Hiring bounced back last month, with the Friday (Nov. 5) Employment Situation Report from the Bureau of Labor Statistics showing 531,000 new jobs added, beating the 450,000 forecasted by economists polled by Bloomberg.
The addition of new jobs comes as the unemployment rate dipped to 4.6% from 4.8% as COVID-19 cases and the Delta variant continue to slide and more people are getting vaccinated and receiving boosters. Economists expected the jobless rate to fall to 4.7%. The labor force participation rate was unchanged.
Job gains were revised up in August and September for a total of 235,000 new positions added.
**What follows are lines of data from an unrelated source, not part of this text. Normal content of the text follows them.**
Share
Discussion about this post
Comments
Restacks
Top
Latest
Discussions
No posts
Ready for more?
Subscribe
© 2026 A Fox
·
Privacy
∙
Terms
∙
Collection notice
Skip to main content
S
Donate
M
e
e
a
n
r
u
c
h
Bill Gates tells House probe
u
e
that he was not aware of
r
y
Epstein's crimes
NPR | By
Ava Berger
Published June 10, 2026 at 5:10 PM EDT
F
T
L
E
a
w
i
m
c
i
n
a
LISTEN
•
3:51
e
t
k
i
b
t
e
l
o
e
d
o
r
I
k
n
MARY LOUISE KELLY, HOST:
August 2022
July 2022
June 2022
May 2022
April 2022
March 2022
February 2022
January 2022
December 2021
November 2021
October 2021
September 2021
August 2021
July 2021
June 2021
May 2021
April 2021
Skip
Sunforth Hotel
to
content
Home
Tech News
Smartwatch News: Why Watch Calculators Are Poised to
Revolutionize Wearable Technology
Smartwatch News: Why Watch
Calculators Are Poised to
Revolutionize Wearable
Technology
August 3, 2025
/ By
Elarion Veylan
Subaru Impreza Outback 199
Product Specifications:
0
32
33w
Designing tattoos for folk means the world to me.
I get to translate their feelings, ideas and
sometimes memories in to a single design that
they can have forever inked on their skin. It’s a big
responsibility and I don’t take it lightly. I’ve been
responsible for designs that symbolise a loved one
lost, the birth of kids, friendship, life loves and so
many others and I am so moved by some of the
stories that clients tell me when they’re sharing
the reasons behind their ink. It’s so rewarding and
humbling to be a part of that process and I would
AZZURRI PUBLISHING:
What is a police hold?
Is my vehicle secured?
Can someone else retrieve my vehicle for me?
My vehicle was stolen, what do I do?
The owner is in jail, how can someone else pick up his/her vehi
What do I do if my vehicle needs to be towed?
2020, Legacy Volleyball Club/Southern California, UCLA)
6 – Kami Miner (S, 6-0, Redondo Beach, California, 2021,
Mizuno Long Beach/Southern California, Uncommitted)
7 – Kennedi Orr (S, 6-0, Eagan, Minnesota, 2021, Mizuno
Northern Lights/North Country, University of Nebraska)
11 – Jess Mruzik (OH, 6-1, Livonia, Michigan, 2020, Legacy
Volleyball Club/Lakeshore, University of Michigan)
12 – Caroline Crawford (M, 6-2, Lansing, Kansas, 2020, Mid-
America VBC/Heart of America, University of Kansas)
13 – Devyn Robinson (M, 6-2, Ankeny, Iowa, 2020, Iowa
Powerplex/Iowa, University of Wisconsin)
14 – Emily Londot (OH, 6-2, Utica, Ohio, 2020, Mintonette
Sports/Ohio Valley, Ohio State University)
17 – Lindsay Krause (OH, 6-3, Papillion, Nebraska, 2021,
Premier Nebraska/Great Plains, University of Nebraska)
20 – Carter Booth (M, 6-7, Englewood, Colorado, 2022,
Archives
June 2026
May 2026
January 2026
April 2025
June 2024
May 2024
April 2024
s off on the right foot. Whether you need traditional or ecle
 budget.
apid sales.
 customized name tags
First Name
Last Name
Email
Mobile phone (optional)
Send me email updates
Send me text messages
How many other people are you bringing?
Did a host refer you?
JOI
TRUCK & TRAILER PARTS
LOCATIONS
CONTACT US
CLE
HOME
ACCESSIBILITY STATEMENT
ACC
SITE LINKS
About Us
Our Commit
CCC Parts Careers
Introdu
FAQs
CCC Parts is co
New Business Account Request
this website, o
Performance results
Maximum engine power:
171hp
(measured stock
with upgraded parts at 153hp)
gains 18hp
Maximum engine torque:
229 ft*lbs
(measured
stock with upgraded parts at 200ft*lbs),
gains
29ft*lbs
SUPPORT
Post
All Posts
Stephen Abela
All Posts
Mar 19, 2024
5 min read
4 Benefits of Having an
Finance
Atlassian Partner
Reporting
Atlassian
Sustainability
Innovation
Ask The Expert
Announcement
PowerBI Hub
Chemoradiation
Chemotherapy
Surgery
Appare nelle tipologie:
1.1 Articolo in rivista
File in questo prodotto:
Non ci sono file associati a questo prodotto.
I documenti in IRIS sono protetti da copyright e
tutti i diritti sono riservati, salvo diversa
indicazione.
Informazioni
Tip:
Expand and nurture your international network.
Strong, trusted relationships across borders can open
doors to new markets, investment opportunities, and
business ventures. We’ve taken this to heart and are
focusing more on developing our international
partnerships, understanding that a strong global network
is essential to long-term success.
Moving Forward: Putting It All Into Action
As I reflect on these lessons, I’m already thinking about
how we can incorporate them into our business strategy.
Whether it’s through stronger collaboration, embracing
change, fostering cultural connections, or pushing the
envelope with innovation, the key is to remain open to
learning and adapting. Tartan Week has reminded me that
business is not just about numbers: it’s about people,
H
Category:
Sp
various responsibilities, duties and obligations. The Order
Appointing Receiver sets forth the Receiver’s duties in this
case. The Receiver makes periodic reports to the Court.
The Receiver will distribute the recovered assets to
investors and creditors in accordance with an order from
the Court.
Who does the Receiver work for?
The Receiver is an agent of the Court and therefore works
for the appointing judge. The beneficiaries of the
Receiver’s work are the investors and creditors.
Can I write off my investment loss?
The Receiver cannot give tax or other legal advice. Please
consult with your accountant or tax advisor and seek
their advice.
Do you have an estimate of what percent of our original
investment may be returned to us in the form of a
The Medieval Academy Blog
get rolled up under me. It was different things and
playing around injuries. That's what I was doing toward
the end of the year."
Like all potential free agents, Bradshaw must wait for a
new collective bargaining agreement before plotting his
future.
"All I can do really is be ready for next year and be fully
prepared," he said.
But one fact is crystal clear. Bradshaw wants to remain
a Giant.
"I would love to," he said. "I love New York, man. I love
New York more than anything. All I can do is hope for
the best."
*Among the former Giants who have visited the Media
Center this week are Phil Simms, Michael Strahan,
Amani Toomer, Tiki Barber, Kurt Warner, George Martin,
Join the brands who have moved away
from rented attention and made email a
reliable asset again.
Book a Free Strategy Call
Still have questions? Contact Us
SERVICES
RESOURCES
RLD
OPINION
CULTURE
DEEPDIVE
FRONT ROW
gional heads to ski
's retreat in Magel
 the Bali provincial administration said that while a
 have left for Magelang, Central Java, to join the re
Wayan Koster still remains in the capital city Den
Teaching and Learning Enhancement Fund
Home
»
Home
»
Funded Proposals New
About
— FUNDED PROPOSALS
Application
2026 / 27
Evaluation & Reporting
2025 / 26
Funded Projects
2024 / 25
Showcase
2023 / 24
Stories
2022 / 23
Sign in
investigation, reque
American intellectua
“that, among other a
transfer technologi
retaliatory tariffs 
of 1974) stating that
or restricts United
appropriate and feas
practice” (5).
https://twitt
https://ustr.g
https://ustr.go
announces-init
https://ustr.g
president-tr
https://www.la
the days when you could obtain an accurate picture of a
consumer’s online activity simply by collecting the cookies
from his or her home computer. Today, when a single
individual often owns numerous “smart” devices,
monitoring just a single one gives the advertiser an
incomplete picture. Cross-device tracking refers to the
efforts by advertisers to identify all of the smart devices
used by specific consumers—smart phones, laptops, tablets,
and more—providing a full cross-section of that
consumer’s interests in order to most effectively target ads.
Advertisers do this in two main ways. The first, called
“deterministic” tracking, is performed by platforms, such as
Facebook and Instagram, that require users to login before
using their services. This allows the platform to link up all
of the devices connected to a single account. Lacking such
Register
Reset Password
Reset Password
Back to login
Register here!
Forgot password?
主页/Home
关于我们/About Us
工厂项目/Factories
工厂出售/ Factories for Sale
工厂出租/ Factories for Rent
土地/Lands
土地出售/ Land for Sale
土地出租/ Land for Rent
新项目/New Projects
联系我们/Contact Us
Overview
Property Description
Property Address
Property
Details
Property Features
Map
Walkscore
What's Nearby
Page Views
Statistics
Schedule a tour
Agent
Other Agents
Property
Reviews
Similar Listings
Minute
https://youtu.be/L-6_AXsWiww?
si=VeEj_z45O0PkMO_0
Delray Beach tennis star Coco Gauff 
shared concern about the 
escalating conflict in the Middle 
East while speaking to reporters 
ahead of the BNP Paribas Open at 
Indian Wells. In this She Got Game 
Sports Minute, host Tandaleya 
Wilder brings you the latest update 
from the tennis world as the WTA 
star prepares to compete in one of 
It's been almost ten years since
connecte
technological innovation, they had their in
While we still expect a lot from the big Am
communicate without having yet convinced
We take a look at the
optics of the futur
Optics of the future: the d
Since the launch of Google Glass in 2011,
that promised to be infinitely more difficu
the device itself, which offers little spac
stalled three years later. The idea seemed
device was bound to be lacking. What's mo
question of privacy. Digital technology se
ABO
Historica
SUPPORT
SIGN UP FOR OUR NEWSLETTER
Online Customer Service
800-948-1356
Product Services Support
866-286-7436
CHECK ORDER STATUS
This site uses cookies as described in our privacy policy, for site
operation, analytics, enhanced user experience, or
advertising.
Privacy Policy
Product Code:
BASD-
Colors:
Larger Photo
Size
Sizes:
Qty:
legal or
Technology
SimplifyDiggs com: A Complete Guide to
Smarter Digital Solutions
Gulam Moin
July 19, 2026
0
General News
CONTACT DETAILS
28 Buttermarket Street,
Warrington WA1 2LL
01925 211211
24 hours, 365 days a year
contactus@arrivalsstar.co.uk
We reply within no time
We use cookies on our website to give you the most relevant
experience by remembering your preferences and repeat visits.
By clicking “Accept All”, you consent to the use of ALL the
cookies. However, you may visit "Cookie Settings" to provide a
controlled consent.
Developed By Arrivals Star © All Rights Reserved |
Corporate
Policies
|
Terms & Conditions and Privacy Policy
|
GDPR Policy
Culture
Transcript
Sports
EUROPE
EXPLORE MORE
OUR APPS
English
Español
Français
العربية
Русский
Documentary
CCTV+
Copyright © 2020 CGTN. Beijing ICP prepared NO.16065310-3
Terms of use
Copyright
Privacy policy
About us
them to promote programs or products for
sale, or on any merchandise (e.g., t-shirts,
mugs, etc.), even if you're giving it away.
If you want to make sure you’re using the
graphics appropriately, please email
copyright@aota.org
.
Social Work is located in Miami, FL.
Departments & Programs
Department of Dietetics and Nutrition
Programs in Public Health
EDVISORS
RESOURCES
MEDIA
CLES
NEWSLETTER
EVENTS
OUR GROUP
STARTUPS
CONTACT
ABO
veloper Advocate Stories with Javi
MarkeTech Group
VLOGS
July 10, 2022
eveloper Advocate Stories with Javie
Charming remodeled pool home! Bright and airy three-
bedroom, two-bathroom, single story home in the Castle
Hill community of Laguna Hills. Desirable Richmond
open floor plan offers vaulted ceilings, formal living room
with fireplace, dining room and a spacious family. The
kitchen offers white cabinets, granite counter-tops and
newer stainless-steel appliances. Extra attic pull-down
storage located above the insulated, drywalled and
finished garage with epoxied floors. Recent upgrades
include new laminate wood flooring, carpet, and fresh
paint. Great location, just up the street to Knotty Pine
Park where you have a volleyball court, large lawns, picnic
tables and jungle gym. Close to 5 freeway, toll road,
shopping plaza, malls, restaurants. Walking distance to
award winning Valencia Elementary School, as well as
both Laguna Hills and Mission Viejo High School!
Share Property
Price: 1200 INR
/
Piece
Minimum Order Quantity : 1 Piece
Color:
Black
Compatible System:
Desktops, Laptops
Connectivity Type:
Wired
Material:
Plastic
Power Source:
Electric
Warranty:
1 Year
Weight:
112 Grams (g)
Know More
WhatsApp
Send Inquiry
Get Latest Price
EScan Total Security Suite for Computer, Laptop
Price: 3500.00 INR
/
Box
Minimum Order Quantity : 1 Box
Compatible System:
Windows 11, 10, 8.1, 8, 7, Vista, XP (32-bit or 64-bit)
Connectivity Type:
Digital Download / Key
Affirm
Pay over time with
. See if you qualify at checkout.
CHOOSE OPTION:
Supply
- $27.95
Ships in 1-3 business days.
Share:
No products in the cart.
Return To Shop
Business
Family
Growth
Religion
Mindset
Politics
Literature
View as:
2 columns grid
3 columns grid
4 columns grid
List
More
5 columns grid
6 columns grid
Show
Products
The country has recovered 81% — 18.2 million — of the 22.4 million jobs lost when the pandemic took hold in March 2020, according to media reports.
The hardest-hit industry — leisure and hospitality — added 164,000, with restaurants and bars adding 119,000. Professional and business services added 100,000, while manufacturing added 66,000. Factory employment went up by 60,000, the most since June 2020, while government jobs dropped.
Average hourly earnings increased 4.9% from October 2020, the most since February, although inflation is negating some of the paycheck gains. The surge in prices is the most in 30 years on a year-over-year basis, driven by supply chain bottlenecks and shortages.
“We have high inflation, and we have to balance that with what’s going on in the employment market,” the Federal Reserve Chair Jerome Powell said on Wednesday (Nov. 3) after the central bank’s policy meeting. “It’s a complicated situation.”
The Fed also said Wednesday that it plans to stop bond buys, which have been underway since the pandemic took hold.
“For the last 25, maybe 30 years, labor has been on its back heels and losing its share of the economic pie,” Mark Zandi, the chief economist at Moody’s Analytics, told The New York Times. “But that dynamic is now shifting.”